BMW (NASDAQOTH:BAMXF) recently announced that it will use Toyota's (NYSE:TM) hydrogen fuel cell technology in its first FCV (fuel cell vehicle) in 2016, as part of a partnership between the two automakers.
BMW didn't formally state that the vehicle will be an FCV version of its popular i3 BEV (battery electric vehicle), but Toyota USA's advanced vehicle boss Craig Scott suggested that one would be launched during an interview at Motoring.com.au.
If BMW launches an FCV version of the i3, it would join Daimler's Mercedes-Benz, Honda, and Toyota in supporting hydrogen-powered vehicles to counter the rise of battery-powered EVs like Tesla Motors' Model S and Nissan's Leaf.
The i3, which launched in Europe last November and in the U.S. in May, sold 5,396 units in the first half of 2014. By comparison, Tesla sold approximately 7,200 Model S units during that period, while Nissan sold 26,646 Leafs. The i3 doesn't compete directly with either vehicle -- with a starting price of $41,350, it is pricier than the $28,980 Leaf, but cheaper than the Model S, which starts at $69,900.
If BMW is working on a hydrogen powered vehicle, should BEV supporters be worried? Let's take a look back at the battle between electric and hydrogen vehicles to understand where the market is headed.
The benefits and drawbacks of hydrogen power
The debate between hydrogen and electric vehicle supporters boils down to three core arguments -- charging time, range, and infrastructure.
FCVs use stacks of cells that combine hydrogen with oxygen in the air to generate electricity, and the only emission is water vapor. FCVs have an average range of 300 miles -- roughly three to four times the range of most BEVs -- with the exception of Tesla's Model S, which has a range of 265 miles. FCVs can also be refueled in roughly the same time as a gasoline-powered vehicle, while BEVs require 20 to 40 minutes to fully charge at a fast-charging station.

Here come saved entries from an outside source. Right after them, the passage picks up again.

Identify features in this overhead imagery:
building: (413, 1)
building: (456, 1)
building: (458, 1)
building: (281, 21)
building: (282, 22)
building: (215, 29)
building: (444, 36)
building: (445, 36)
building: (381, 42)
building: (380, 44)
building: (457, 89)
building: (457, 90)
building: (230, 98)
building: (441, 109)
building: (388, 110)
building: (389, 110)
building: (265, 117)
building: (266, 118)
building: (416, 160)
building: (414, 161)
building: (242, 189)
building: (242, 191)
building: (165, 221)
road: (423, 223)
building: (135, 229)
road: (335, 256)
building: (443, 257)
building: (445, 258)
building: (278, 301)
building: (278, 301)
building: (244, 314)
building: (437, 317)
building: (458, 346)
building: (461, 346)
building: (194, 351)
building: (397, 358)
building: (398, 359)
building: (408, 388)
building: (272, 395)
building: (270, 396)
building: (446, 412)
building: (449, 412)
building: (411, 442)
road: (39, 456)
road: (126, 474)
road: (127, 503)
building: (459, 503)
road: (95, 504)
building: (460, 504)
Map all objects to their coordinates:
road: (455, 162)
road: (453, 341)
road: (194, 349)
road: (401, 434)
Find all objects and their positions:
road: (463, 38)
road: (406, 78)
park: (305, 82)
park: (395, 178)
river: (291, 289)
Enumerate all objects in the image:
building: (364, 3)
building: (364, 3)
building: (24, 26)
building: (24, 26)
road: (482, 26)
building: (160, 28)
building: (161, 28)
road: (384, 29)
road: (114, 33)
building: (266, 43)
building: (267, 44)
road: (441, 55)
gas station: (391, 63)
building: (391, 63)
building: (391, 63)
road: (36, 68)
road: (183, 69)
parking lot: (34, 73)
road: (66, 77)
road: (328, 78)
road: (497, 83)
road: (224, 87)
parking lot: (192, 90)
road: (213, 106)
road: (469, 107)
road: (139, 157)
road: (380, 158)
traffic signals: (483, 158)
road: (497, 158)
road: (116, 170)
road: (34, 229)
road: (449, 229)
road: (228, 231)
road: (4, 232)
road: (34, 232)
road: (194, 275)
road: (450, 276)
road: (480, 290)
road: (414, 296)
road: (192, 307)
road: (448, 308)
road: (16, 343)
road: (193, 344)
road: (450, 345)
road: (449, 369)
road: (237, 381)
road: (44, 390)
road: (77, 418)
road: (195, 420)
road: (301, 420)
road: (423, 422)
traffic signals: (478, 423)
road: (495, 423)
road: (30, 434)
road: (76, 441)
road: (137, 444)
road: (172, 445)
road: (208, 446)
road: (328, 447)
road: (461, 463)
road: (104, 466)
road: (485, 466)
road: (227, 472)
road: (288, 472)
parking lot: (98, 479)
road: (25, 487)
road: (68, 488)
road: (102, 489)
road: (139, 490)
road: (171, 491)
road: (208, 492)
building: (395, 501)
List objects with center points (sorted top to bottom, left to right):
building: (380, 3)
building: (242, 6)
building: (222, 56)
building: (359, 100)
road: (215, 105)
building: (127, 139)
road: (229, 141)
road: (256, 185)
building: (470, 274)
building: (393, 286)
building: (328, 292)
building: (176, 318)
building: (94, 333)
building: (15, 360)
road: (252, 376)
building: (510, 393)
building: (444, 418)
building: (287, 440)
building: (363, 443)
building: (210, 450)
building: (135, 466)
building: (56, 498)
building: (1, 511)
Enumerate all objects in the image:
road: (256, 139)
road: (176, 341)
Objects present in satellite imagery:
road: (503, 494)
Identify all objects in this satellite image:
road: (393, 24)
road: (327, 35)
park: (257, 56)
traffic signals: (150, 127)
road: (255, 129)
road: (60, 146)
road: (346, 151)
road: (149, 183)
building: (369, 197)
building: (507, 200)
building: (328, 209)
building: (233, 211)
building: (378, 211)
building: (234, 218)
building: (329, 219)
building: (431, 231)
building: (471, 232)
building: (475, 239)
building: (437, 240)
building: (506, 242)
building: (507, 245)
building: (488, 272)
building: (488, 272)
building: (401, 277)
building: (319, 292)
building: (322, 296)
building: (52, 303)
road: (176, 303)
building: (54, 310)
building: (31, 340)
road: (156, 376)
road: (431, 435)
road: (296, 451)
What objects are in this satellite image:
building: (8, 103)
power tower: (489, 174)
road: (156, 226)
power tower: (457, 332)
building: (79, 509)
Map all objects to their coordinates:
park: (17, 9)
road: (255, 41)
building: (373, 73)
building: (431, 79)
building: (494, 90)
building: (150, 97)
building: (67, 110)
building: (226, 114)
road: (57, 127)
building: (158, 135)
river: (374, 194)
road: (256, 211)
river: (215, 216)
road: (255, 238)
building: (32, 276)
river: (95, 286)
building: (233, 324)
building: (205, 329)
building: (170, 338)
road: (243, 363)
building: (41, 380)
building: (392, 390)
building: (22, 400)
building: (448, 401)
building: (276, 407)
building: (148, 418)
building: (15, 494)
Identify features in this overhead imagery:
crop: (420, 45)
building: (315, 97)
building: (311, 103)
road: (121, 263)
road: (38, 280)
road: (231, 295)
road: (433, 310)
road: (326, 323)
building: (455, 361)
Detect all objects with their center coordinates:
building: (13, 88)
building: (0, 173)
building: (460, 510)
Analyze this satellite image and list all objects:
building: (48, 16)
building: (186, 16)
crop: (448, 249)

The main problem with FCVs is the infrastructure. Fast charging stations can be built on top of existing electric grids at gas stations, supermarkets, or convenience stores, and EVs can be recharged overnight in the garage. A commercial electric charging station costs $100,000 to $250,000 to install. By comparison, hydrogen fueling stations must be built from scratch, for a cost of roughly $2 million each -- about the same price as a regular gas station. 24/7 Wall Street estimates that hydrogen refueling would cost the equivalent of $3.50 per gallon in gasoline, making it less cost efficient than electricity.
There are only 12 public hydrogen fueling stations in the U.S., compared to 8,573 electric stations and 20,788 available outlets, and over 121,000 gas stations. California -- home to 10 of those hydrogen fueling stations -- has set a long-term goal of eventually building 100 hydrogen stations.
Who are the big players in FCVs?
Toyota, Mercedes, and Honda are currently the top names to watch in FCVs. Toyota recently priced the Mirai (Japanese for "future") FCV at $69,900 for Germany, the U.K., and the U.S. In Japan, the Mirai will launch at $73,100.
However, the Japanese government also recently announced $20,000 in incentives for hydrogen-based vehicles, which could make the Mirai much cheaper in Japan than Western markets. In the U.S., the price of the Mirai will only be reduced by $4,000, according to current incentives for fuel cell vehicles. Toyota also plans to put at least three FCVs in production within the next decade, and will assist BMW in launching its first.
Mercedes launched the hydrogen-powered F-Cell back in 2010, which has only been leased out to 60 drivers so far. Mercedes is now planning to launch a second generation F-Cell by 2017 for a broader market. That same year, Honda will launch a follow-up to the original FCX Clarity, which it launched in 2008. Even Nissan, which many investors will think is set on supporting EVs, unveiled a hydrogen-powered SUV concept, the TeRRA, at the 2012 Paris Motor Show, and has vowed to help fellow automakers build a sustainable FCV infrastructure in Japan.
Where does that leave BMW?
In conclusion, many Tesla investors saw BMW's i3 as a strong vote of confidence for BEVs.
Yet BMW is still keeping its options open. To remain competitive with regular gasoline powered cars, BMW sells an optional $3,850 range extender that adds 87 additional miles to the i3 while running on gas. Minus the range extender, the i3 has a range of 80 to 100 miles, compared to a range of 84 miles for the Leaf. Launching an FCV version of the i3 with a range of 300 miles, even on a small scale, would be a great way for BMW to cover all of its alternative fuel bases.
The hydrogen fuel cell market is a fledgling one that Tesla CEO Elon Musk has constantly ridiculed. But considering Toyota's commercial launch of the Mirai and its partnership with BMW, the battle between BEVs and FCVs is still far from over.